"He could have been well content to pass his life as a shepherd, like his father, but for two things: he knew it would be well for others to know; and he had the hunger after the society of books. A man must be able to do without whatever is denied him, but when his heart is hungry for an honest thing, he may use honest endeavor to obtain it." - George MacDonald, The Shepherd's Castle
Reading this from one of my favorite fantasy writers (who also writes realistic novels like The Shepherd's Castle), my heart is stirred once more. Last night, my good friend Ching who was the one who shared Jesus to me, told me that she misses the old Gaby. This was the Gaby who loved anime, books, and was basically a nerd and bookworm and weird and indie and whatnot. I told her I missed this Gaby, too. I had felt that to follow Christ means to die to myself and my desires. But I had forgotten that God had also made me unique, that He had put His desires for me in me. That not all desires are evil, like the desire to be the best that God wants us to be.
I am most alive when I follow God's design for me for His purpose. I am alive when I read Madeleine L'Engle, CS Lewis, George MacDonald, JRR Tolkien--all believers in the one true God but who never despised their calling to write. Instead, they fought for the successful marriage of faith and work. I believe this is what the Bible means when it says that faith without action is dead. The world cries out for a living faith. Faith that is not just seen in proclamation but demonstration. As Paul emphasizes, the only thing that counts is faith expressing itself through love.
I am most alive when I get to lose myself in my books, both creative and theological. To open "a new book with old book smells" as I have written a long time past, I have almost forgotten it.
I am most alive when I teach, and the word taught bears fruit in the person's heart. I love teaching one on one. I love teaching in small groups. I love teaching those who want to learn.
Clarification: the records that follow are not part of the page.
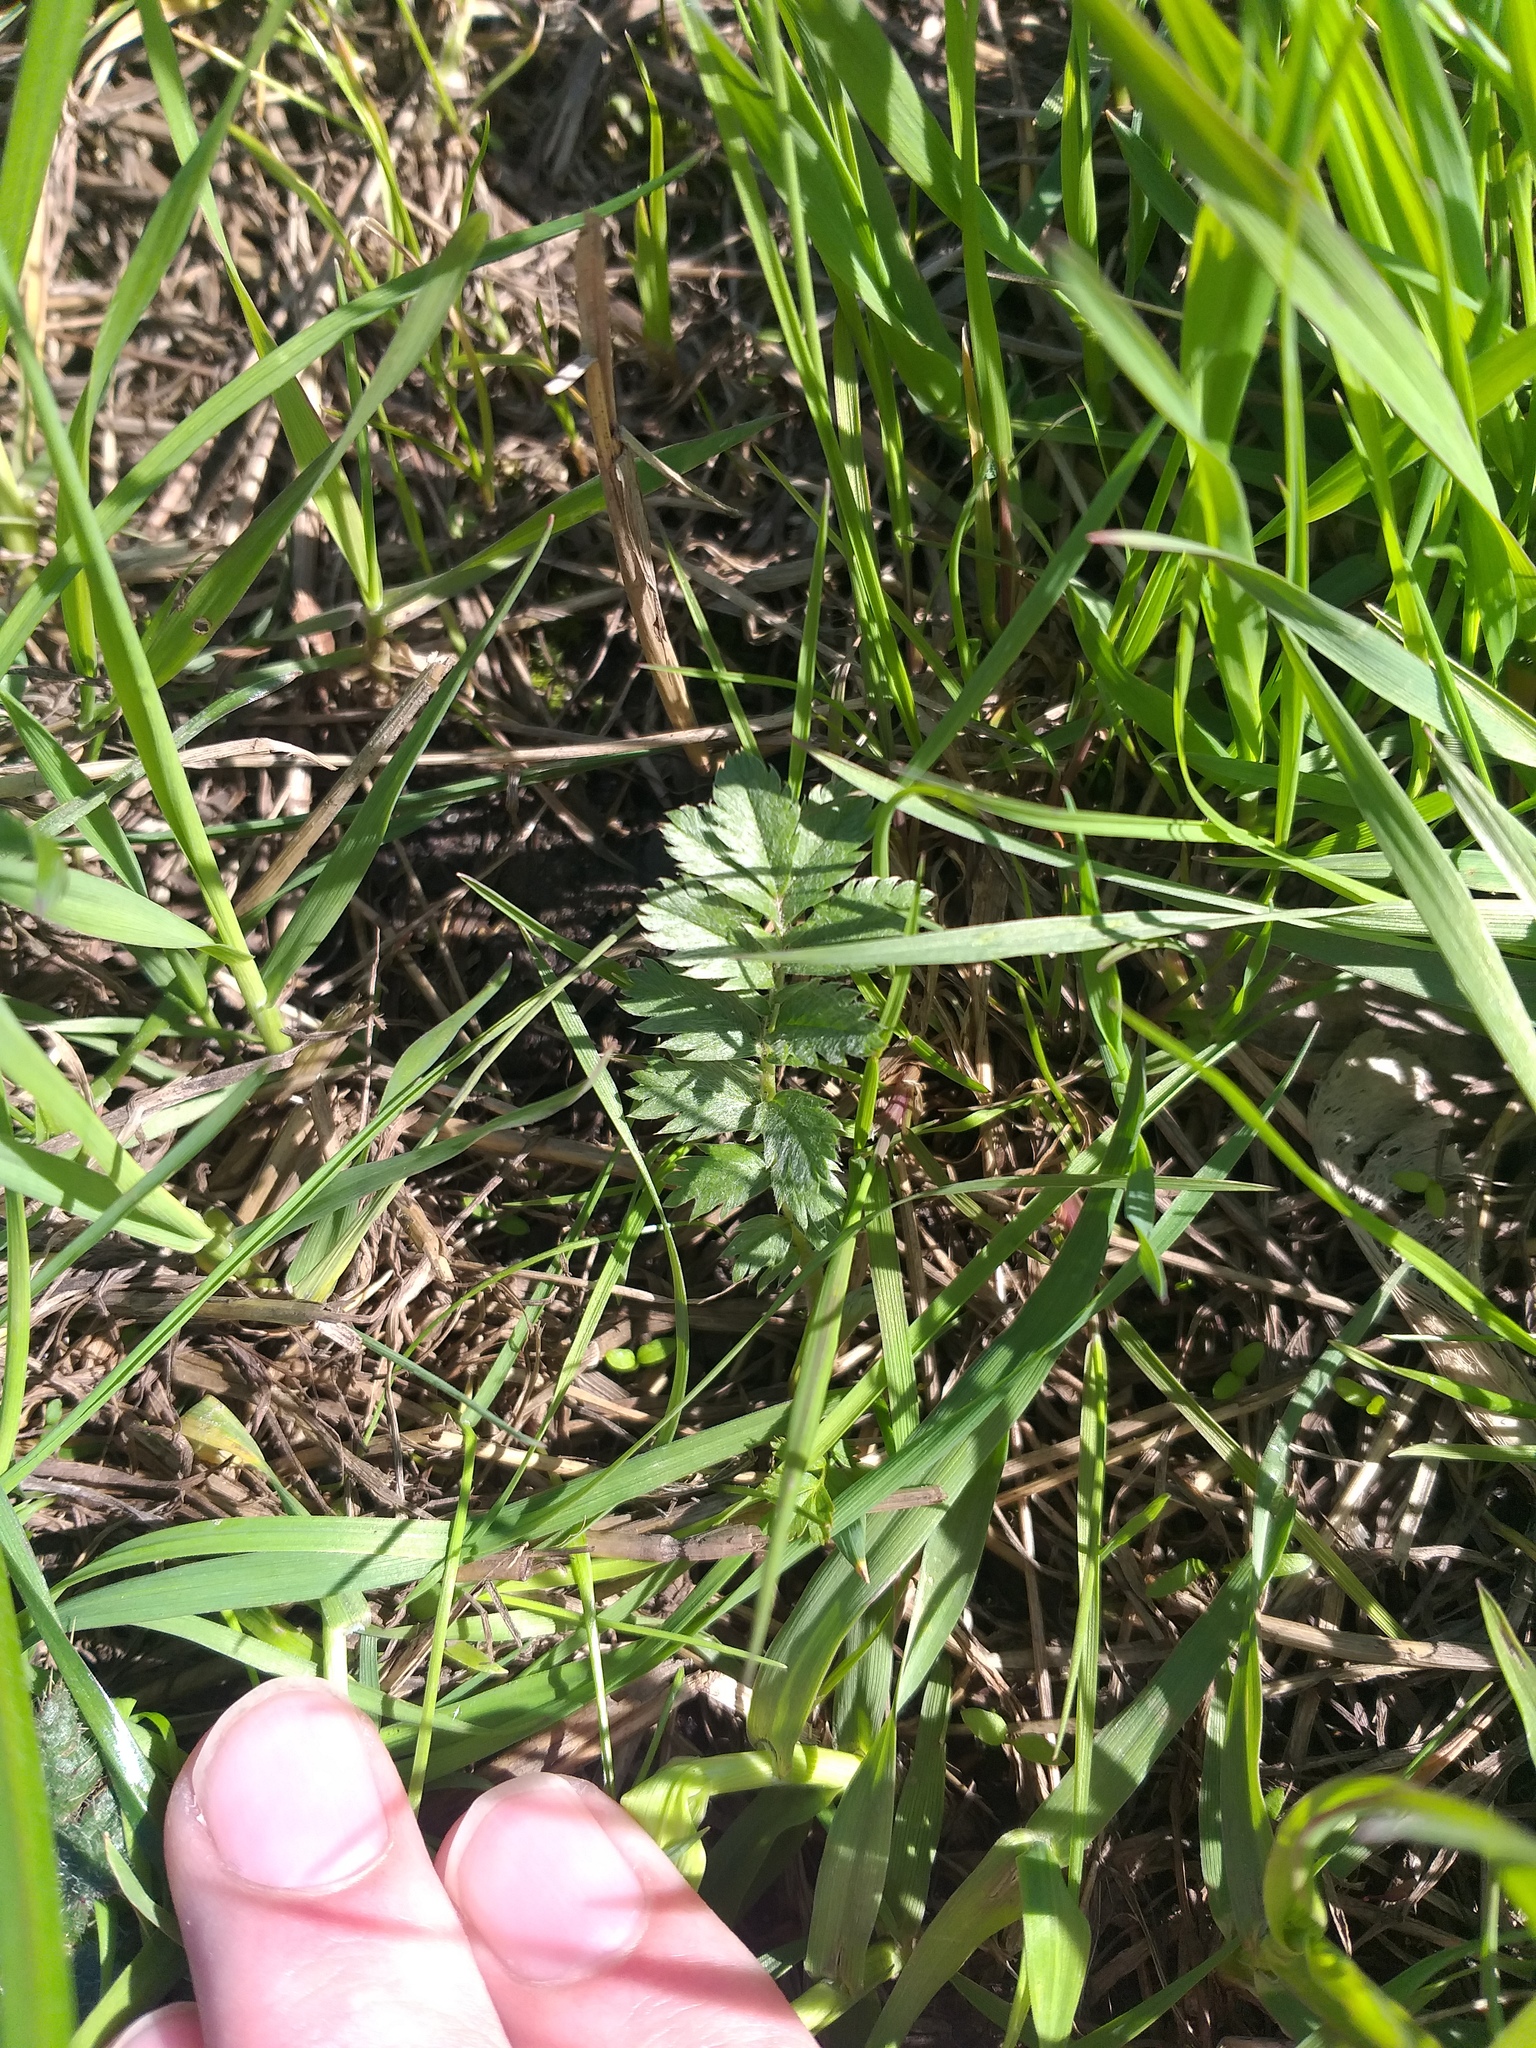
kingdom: Plantae
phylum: Tracheophyta
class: Magnoliopsida
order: Rosales
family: Rosaceae
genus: Argentina
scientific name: Argentina anserina
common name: Common silverweed
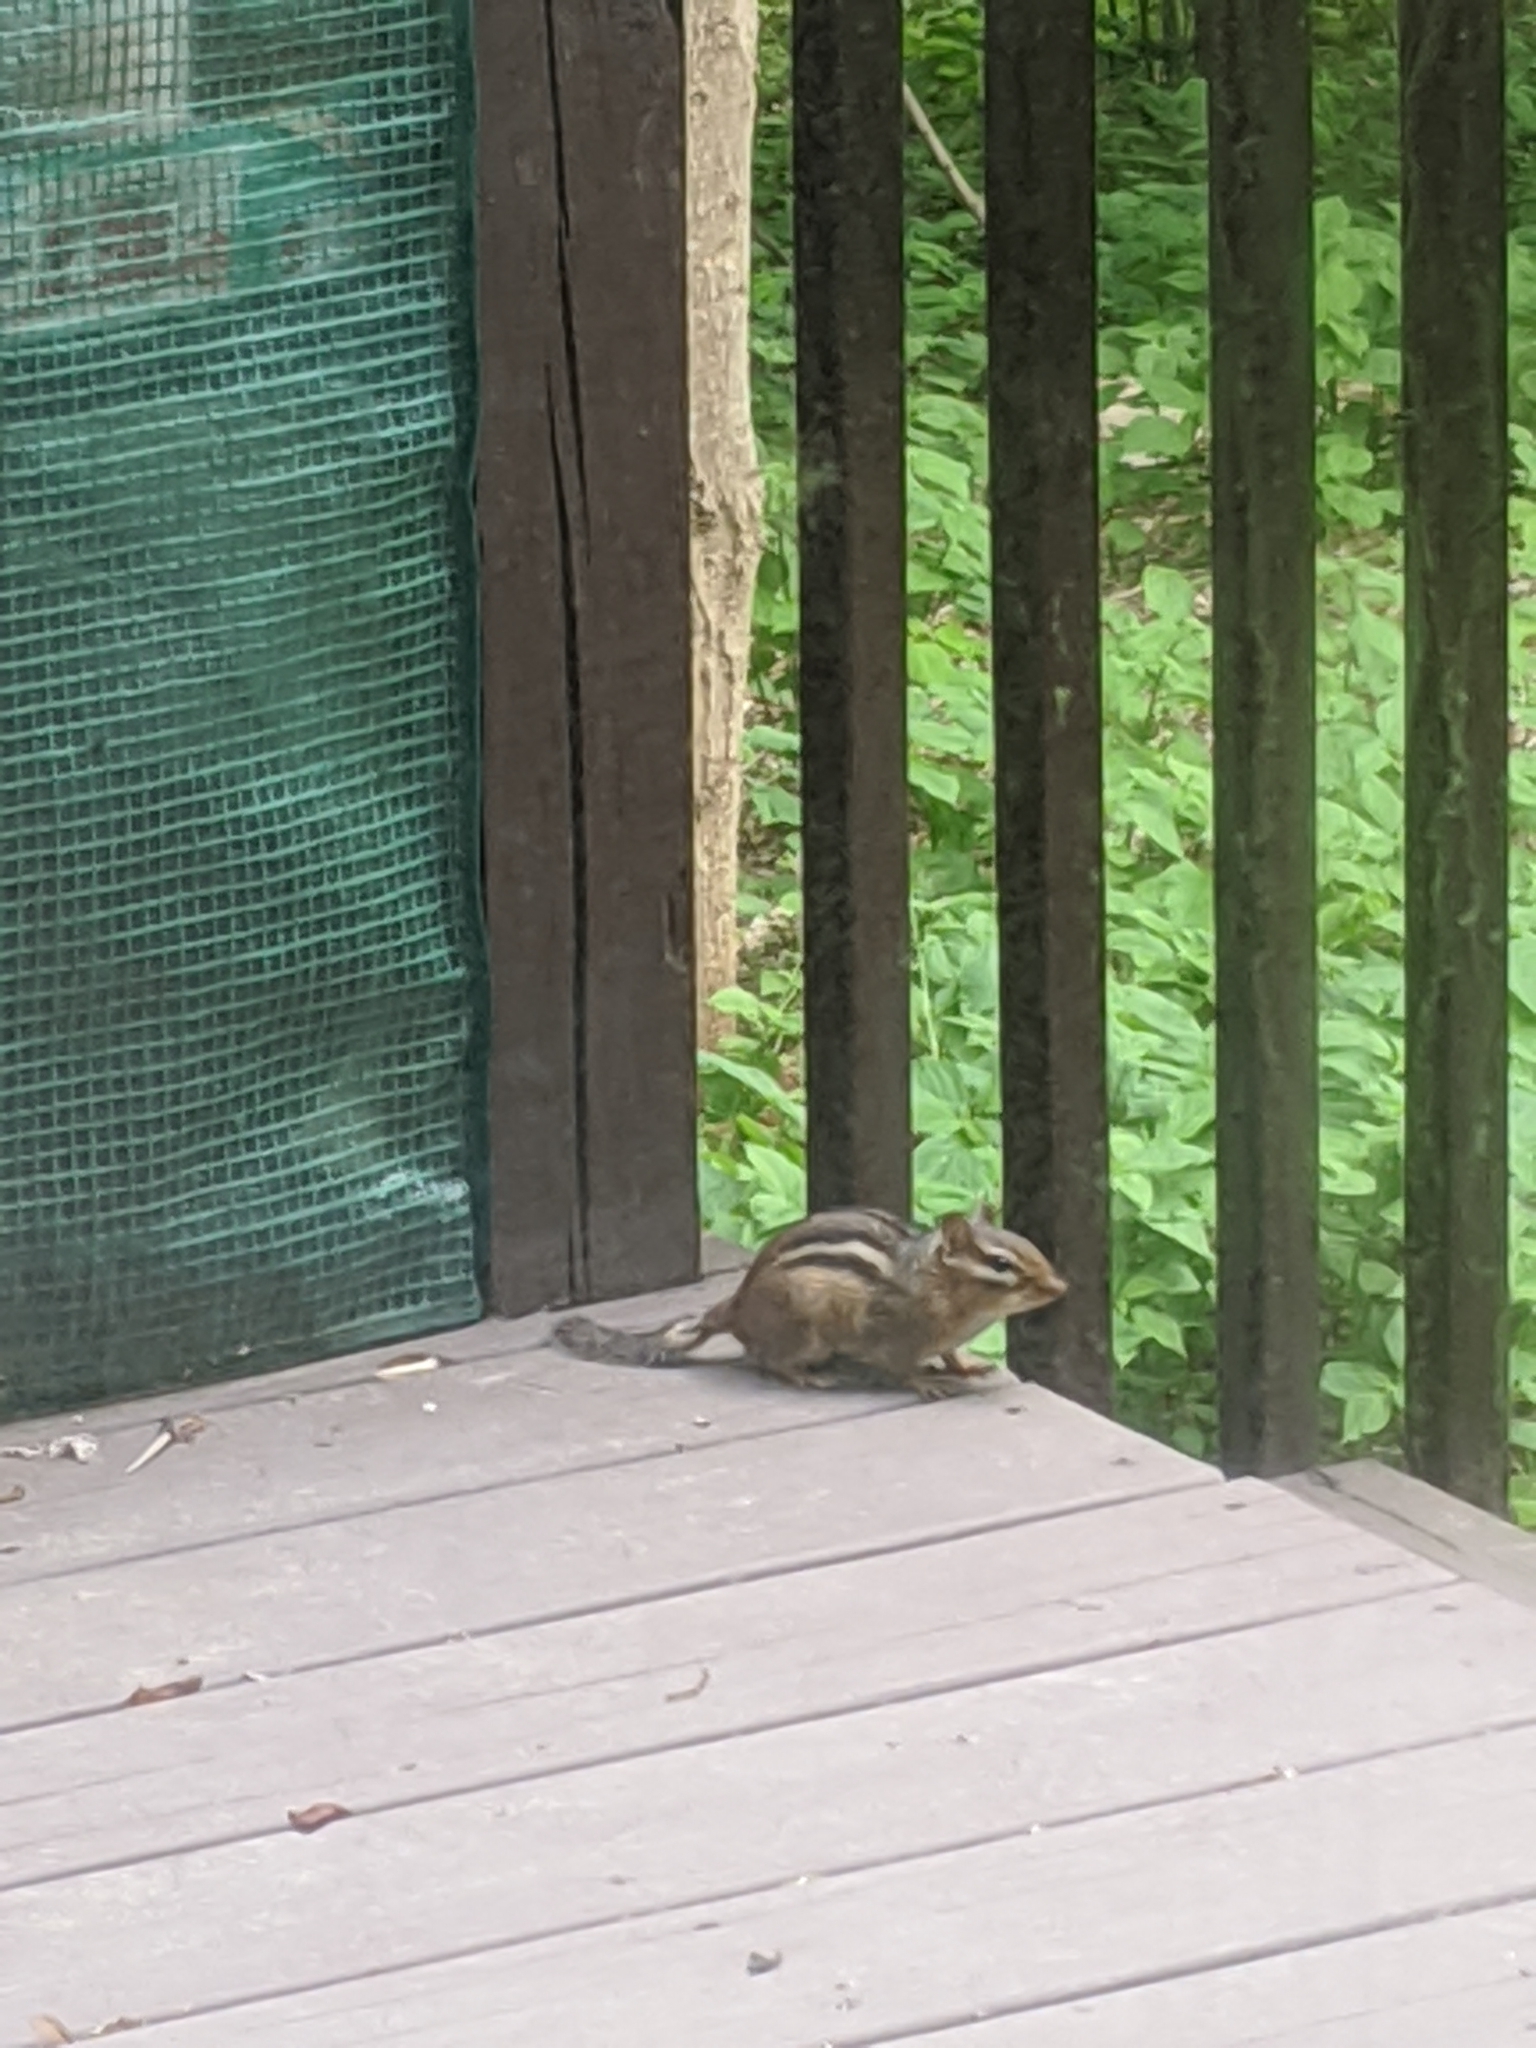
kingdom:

I am a teacher, scholar, preacher, missionary, and writer. I love both the creative and theological life. I love deep discussions and deep thoughts and beautiful language. I think that is how God designed me to be. And I don't like starving myself anymore. I think this puts the label "starving artist" to a whole new light. I think that thought deserves an essay on its own. I am praying that God would point me to where He wants me to be. Wherever you go, Lord. I will follow.